AbstractVirtual molecular mapping systems such as MISO and GigaTIME introduce a potentially transformative primitive in computational pathology: translation of H\&E whole-slide images into biologically structured molecular representations, learned on paired cohorts and deployed as an inference-time map. Despite sustained progress in machine learning, H\&E-to-molecular-biomarker (e.g., gene mutation) prediction continues to exhibit recurrent field-level performance plateaus whose drivers remain poorly resolved. It remains unclear whether continued optimization targets a removable methodological limitation or instead presses against an intrinsic ceiling imposed by morphology. We develop a formal framework characterizing what deterministic translators can and cannot change. Histology-based biomarker modeling is governed by two constraints: method-limited gaps (finite labels, weak supervision, structured nuisance) and modality-limited ceilings (intrinsic slide-specific information in morphology). Because deterministic translation introduces no new slide-level measurements at inference, H\&E information ceilings are conserved; however, translation can still improve finite-sample learnability, yielding an apparent information--performance paradox that we formalize as learnability gains under conserved information ceilings.
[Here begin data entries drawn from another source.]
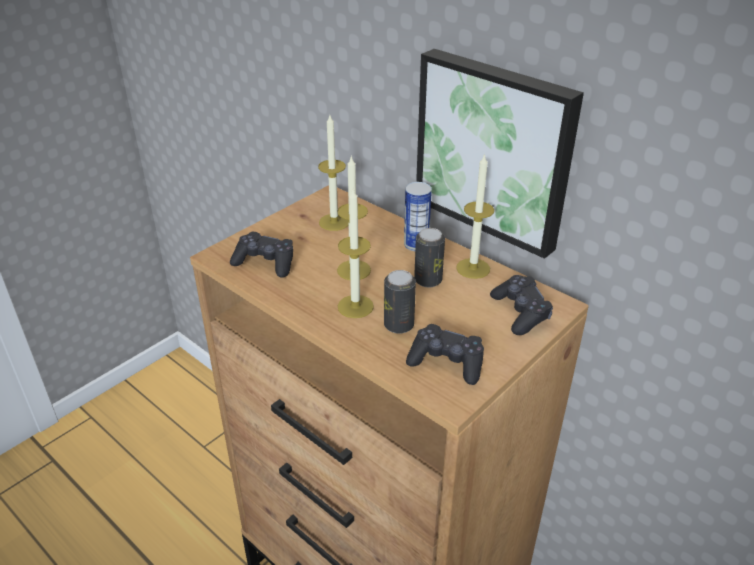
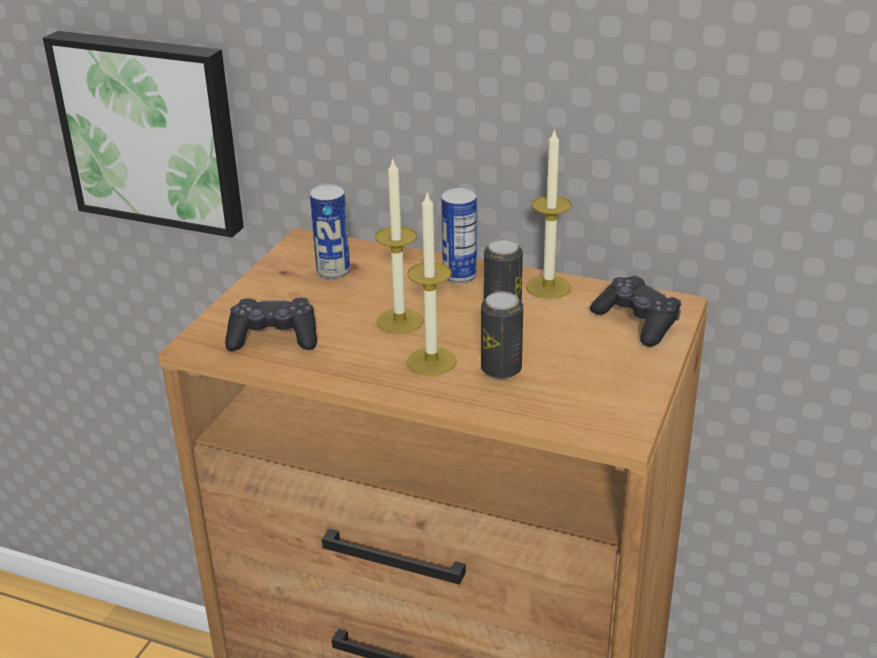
camera: 20 degrees left, 5 degrees down
candle [318,115,348,231] -> can [310,184,350,279]
black game controller [406,324,484,385] -> none
picture [416,49,584,259] -> picture moved to [43,31,244,238]

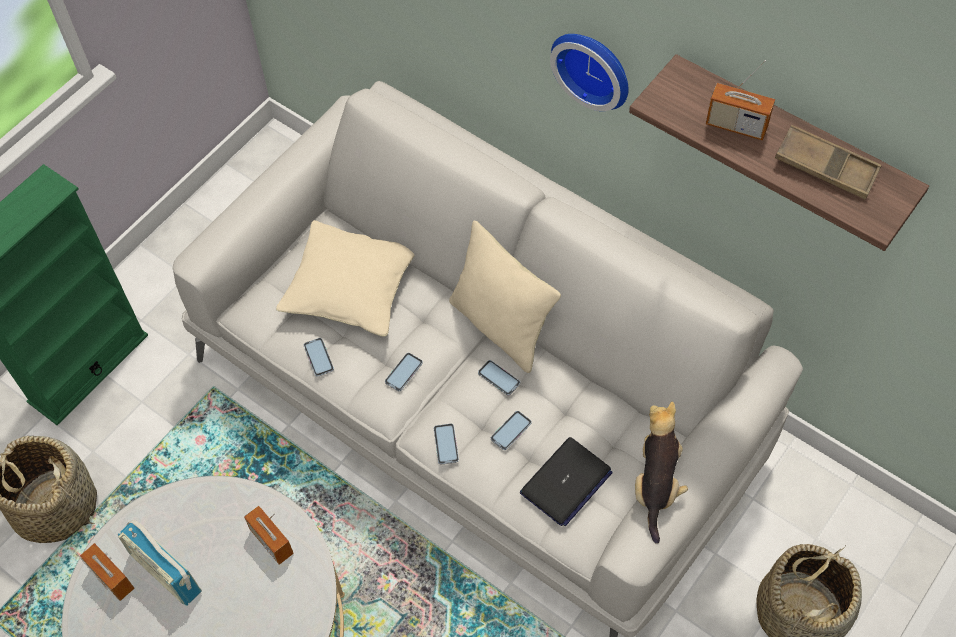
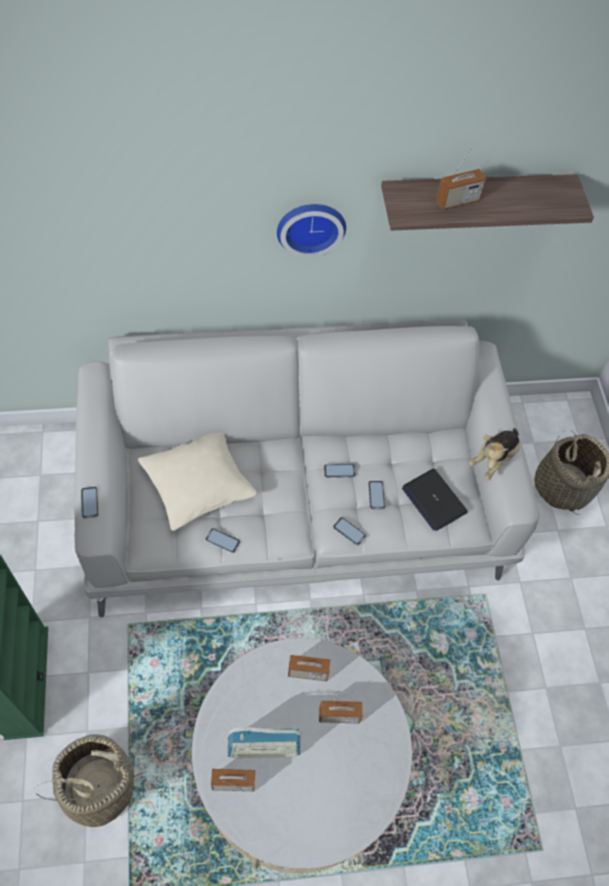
camera: 50 degrees left, 0 degrees up
phone [385,353,423,391] -> phone moved to [81,487,99,518]
beige pillow [449,221,561,373] -> none
laptop [520,437,613,526] -> laptop turned 150 degrees clockwise [402,469,468,531]
plush toy [635,401,688,544] -> plush toy turned 105 degrees counterclockwise [469,428,520,480]
brown tray [775,125,881,200] -> none
none -> radio [319,691,363,723]

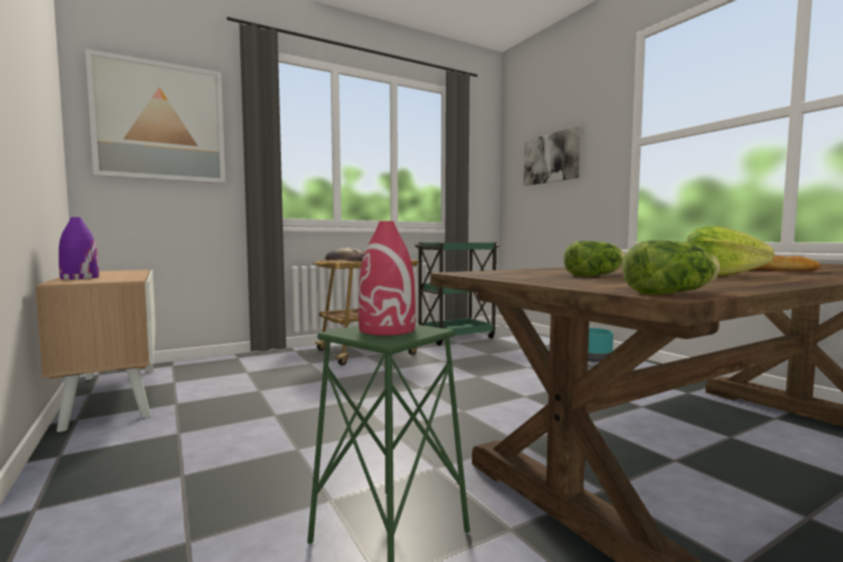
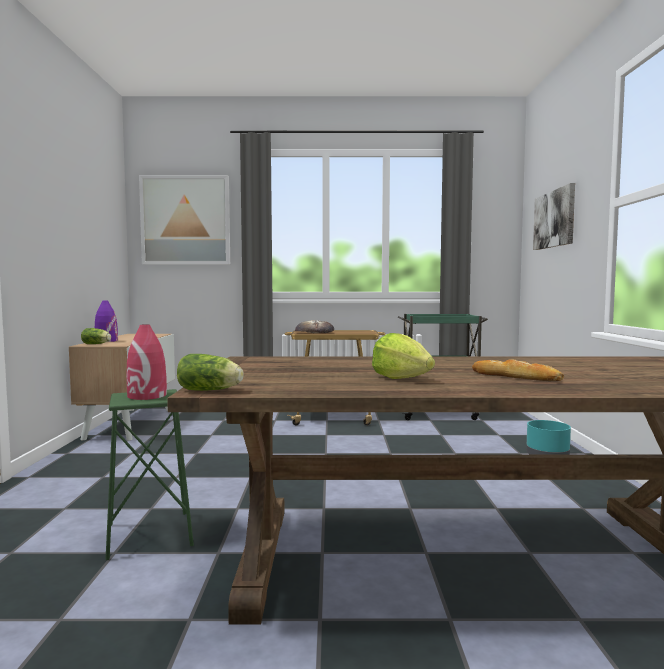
camera: 30 degrees right, 0 degrees up
lettuce [564,241,625,276] -> lettuce moved to [81,328,111,344]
We derive falsifiable signatures distinguishing these regimes and characterize them in controlled analytical experiments anchored to representative systems, including MISO and GigaTIME. We introduce an open-source toolkit comprising learning regime diagnosis, information-ceiling estimations, phase analyses, fidelity perturbation tests, and shortcut-confounding stress tests as an operational rubric for identifying and overcoming removable performance plateaus in translator-assisted molecular biomarker discovery and computational pathology.